Done, my next build will be with far less wick.

Thanks.


----------



## Rowan Francis (26/10/14)

Tell me how it works out..


----------



## WHITELABEL (27/10/14)

@Rowan Francis you rock dude! Single vertical coil at 1.1 ohms and a good scrubbing sorted my 3d. This thing is hitting like a beast, huge clouds of delicious vape

Reactions: Like 3


----------



## Rowan Francis (27/10/14)

Gambit said:


> @Rowan Francis you rock dude! Single vertical coil at 1.1 ohms and a good scrubbing sorted my 3d. This thing is hitting like a beast, huge clouds of delicious vape


Good stuff chap. Glad it's sorted. Best thing about this forum, ask cos somebody has probably been there already and can give you some pointers.

Reactions: Like 2 | Agree 2 | Winner 1


----------



## WHITELABEL (31/10/14)

Twisted 28g, 1mm ID, Chimney coil on Kayfun lite. Came out at 0.9 ohms. Vaped okay, not as good as the single coil. Taste and flavour was muted and it made the atty hot really quickly. At least there was no gurgling or leaking. Think I'm getting the hang of the top filling thing now.

Reactions: Like 3


----------



## BumbleBee (31/10/14)

Gambit said:


> Twisted 28g, 1mm ID, Chimney coil on Kayfun lite. Came out at 0.9 ohms. Vaped okay, not as good as the single coil. Taste and flavour was muted and it made the atty hot really quickly. At least there was no gurgling or leaking. Think I'm getting the hang of the top filling thing now.


Very neat! Nicely done

Reactions: Thanks 1


----------



## Andre (31/10/14)

Gambit said:


> Twisted 28g, 1mm ID, Chimney coil on Kayfun lite. Came out at 0.9 ohms. Vaped okay, not as good as the single coil. Taste and flavour was muted and it made the atty hot really quickly. At least there was no gurgling or leaking. Think I'm getting the hang of the top filling thing now.
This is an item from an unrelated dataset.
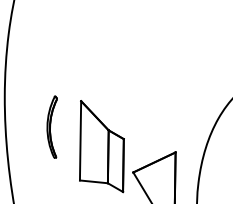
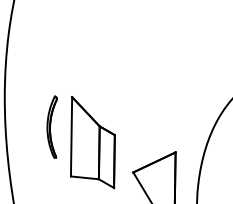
part at (101, 146) position: (101, 146) -> (92, 142)
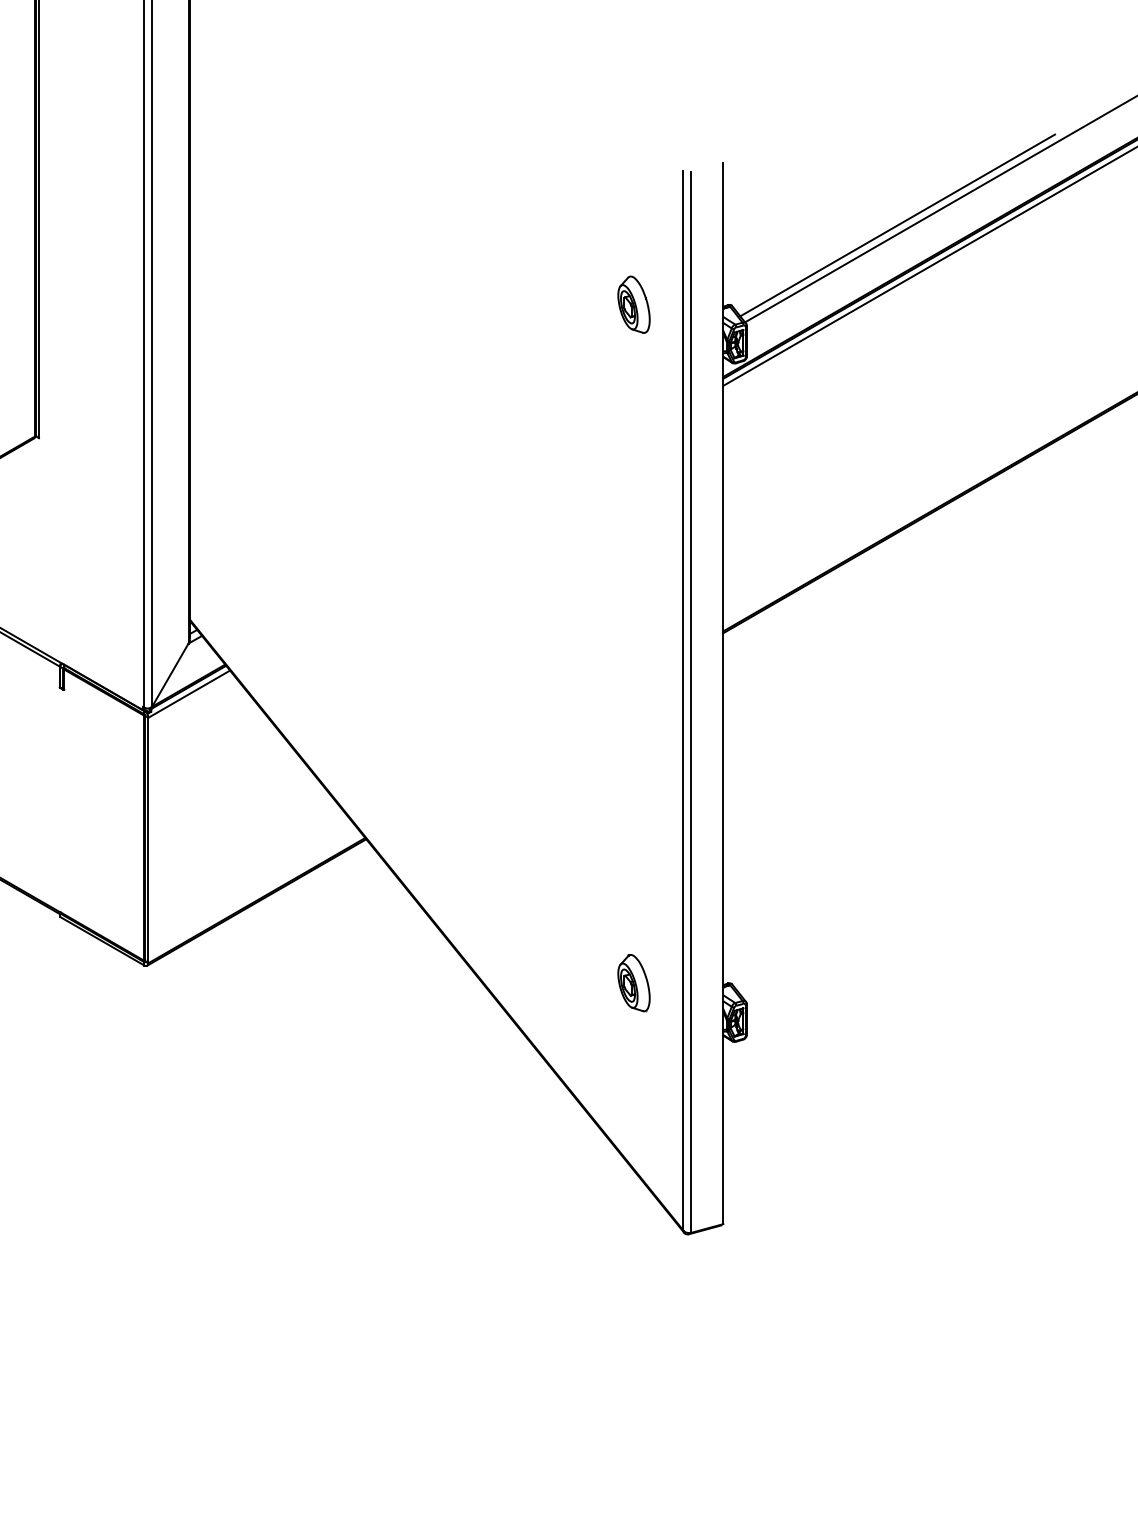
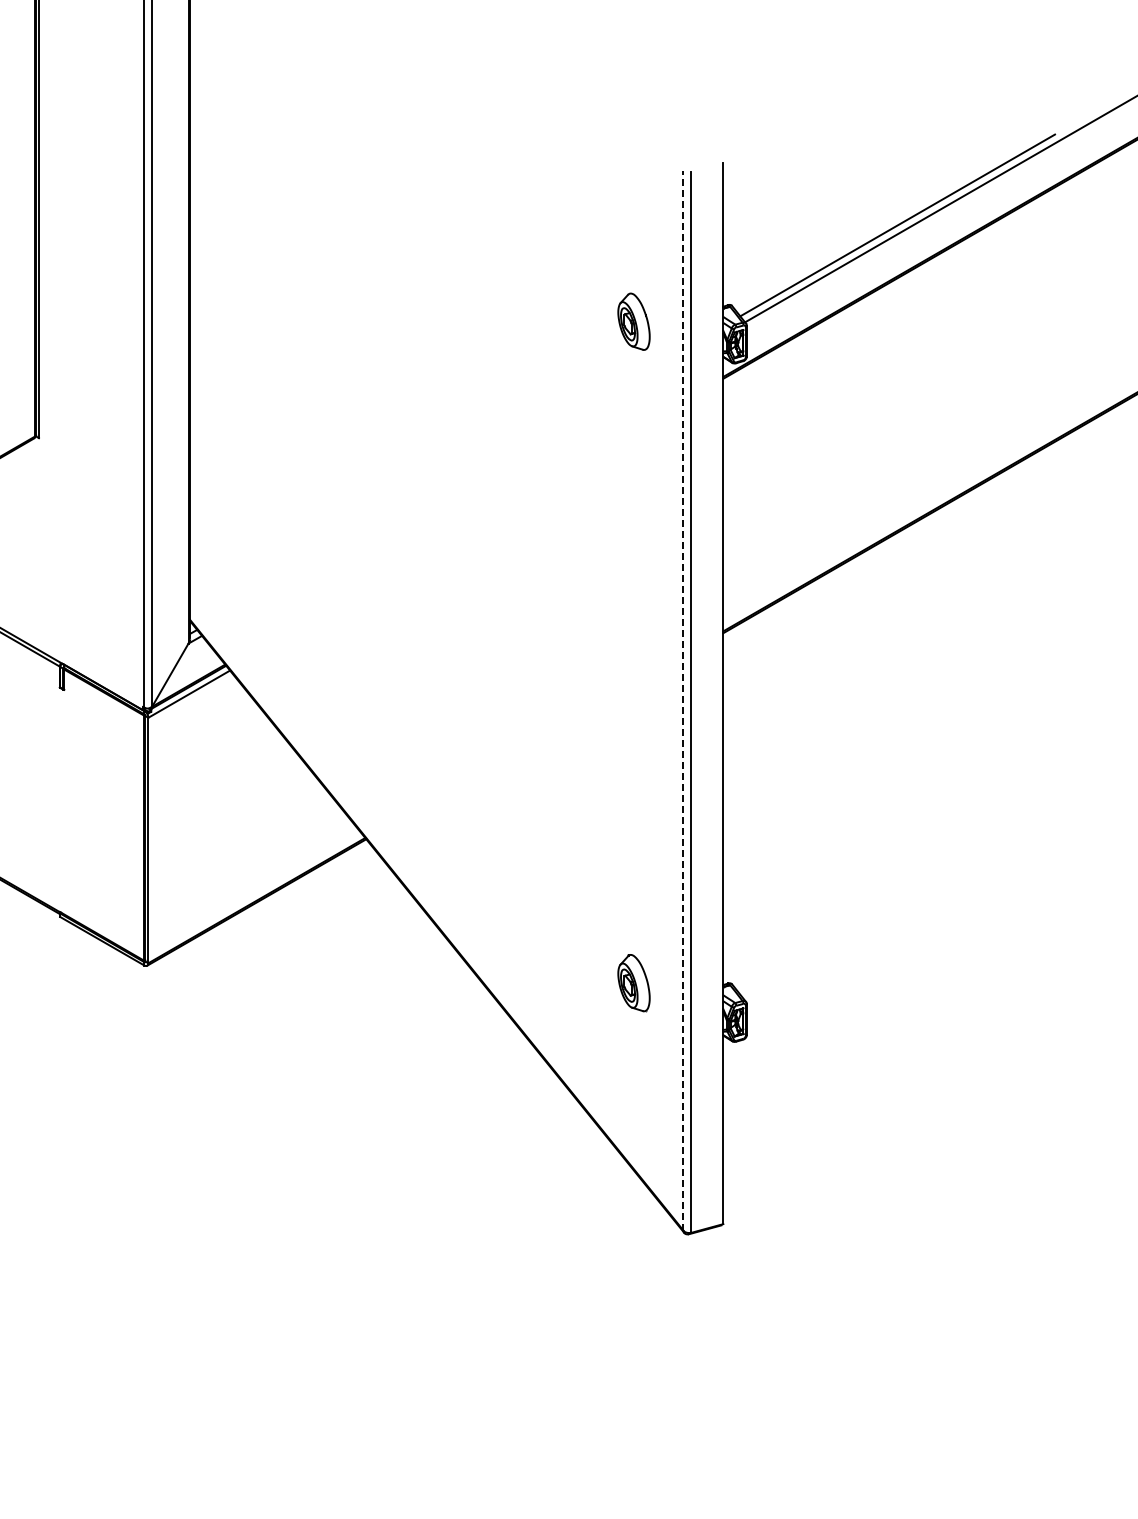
line at (928, 266): present -> none
part at (633, 304) position: (633, 304) -> (633, 321)
line at (683, 700): solid -> dashed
First coil a week ago...and now look at that. Double quick learner. Great coiling.

Reactions: Like 2


----------



## WHITELABEL (1/11/14)

Andre said:


> First coil a week ago...and now look at that. Double quick learner. Great coiling.


Thanks dude  Having so much fun making coils I barely have any chance to vape on any of them before I'm switching it out for the next one.


----------



## Marzuq (1/11/14)

Gambit said:


> Twisted 28g, 1mm ID, Chimney coil on Kayfun lite. Came out at 0.9 ohms. Vaped okay, not as good as the single coil. Taste and flavour was muted and it made the atty hot really quickly. At least there was no gurgling or leaking. Think I'm getting the hang of the top filling thing now.




Coil looks good. I. Tired the same setup in my Kayfun when I first got it and mine didn't look half as neat


----------